Quando uma pessoa pública morre por volta dos 100 anos depois de uma vida bem vivida, é natural que a gente se pergunte sobre os segredos de sua longevidade. Quando essa pessoa é a rainha da Inglaterra, então, o interesse tende a ser ainda maior. O que ela teria feito para se manter tão bem, a ponto de cumprir suas funções como chefe de Estado até dois dias antes de falecer aos 96 anos? Nesta semana, durante o longo cerimonial de adeus a Elizabeth II, esse foi um entre os muitos aspectos que chamaram a atenção da imprensa sobre sua trajetória de sete décadas como monarca. Muito se falou sobre seus hábitos saudáveis.
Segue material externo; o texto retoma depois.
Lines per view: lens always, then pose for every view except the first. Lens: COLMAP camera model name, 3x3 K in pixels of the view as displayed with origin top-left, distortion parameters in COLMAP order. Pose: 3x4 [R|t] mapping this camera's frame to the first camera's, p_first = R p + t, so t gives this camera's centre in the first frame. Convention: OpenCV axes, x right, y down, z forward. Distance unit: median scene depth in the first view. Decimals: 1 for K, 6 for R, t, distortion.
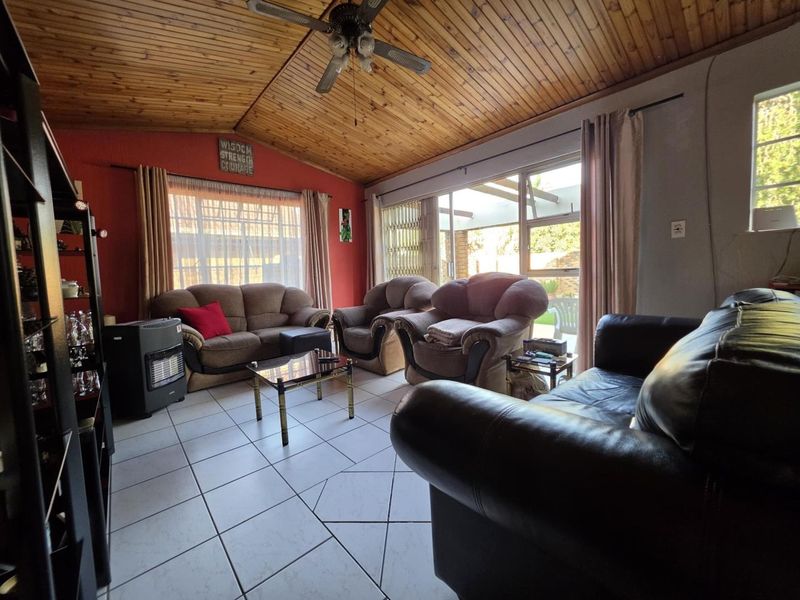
lens RADIAL K [[322.6, 0, 400.8], [0, 322.6, 297.0], [0, 0, 1]] dist [0.003177, 0.000121]
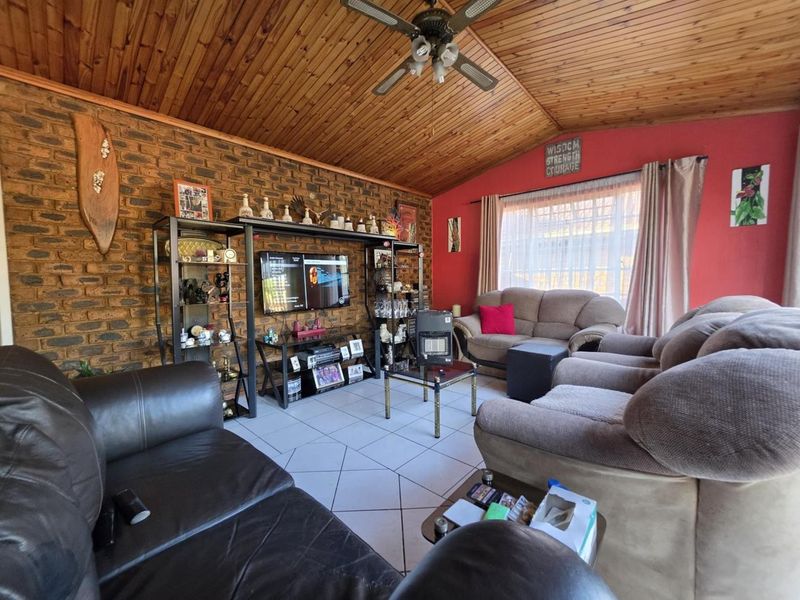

Como estudiosa das questões associadas ao bem-estar, quero compartilhar com você, leitor, leitora, o que, acredito, deve ter tido influência determinante sobre sua saúde.
A alimentação, claro, encabeça a lista. De certa maneira, somos o que comemos. Ficaram para trás, perdidos na história, os casos de membros de monarquias conhecidos pelos quilos a mais. Eram tempos em que se confundia saúde com alguma obesidade, como registram tantos quadros retratando rechonchudos reis e rainhas. Consta que Elizabeth II primava pela frugalidade. No almoço e no jantar, dava preferência a peixe ou frango grelhado. O prato principal, servido em pequenas quantidades, vinha acompanhado de legumes ou verduras refogadas, como abobrinha ou espinafre, além de uma salada fresca. Uma dieta, portanto, muito simples, embora equilibrada em termos nutritivos.
“A alimentação, claro, encabeça a lista. De certa maneira, somos o que comemos — inclusive a rainha”
Sua Majestade gostava de uma boa sobremesa e, quando podia escolher — o que é quase sempre o caso quando se é rainha —, optava por tortas de chocolate. Gostava muito de música também. Quando esteve no Brasil, em 1968, se encantou com o apelido e a sonoridade do berimbau na Bahia do compositor Chocolate, na época um vendedor no Mercado Modelo, com quem quebrou o protocolo dando-lhe um abraço, deliciando-se de alegria sem ganhar calorias.
Quanto ao chá da tarde, seu hábito mereceria um capítulo à parte, tal a relevância que tem para a tradição britânica. Não precisava ser rigorosamente às 5, até porque a agenda real, com muitas viagens, nem sempre permitia a pontualidade. Mas devia ser sempre servido — sem açúcar — num ponto equidistante das duas principais refeições, qualquer que fosse o fuso em que ela se encontrasse. Comer pouco em intervalos regulares, como se sabe, ajuda a manter a saúde em dia. Da mesma maneira que tomar alguns drinques diários. Elizabeth II tinha predileção pelo gim, que bebia às vezes ouvindo música, como Cheek to Cheek, com Fred Astaire, uma de suas preferidas.
A atividade física também contribui decisivamente para a vida saudável. Mas ninguém precisa fazer academia. A rainha não fazia. Ela trocava pneu de veículos militares — quando jovem, durante a II Guerra —, cuidava do jardim das residências reais, montava a cavalo ou apenas caminhava pelos terrenos dos castelos de Windsor ou Balmoral. Depois de tanto exercício, dormia pouco mais de oito horas por noite, o necessário e o suficiente para regular o apetite, produzir anticorpos, manter os níveis glicêmicos e estimular a percepção cognitiva.
Pensando bem, são hábitos que não estão associados necessariamente à realeza. Eles estão ao alcance de qualquer um, súdito ou não.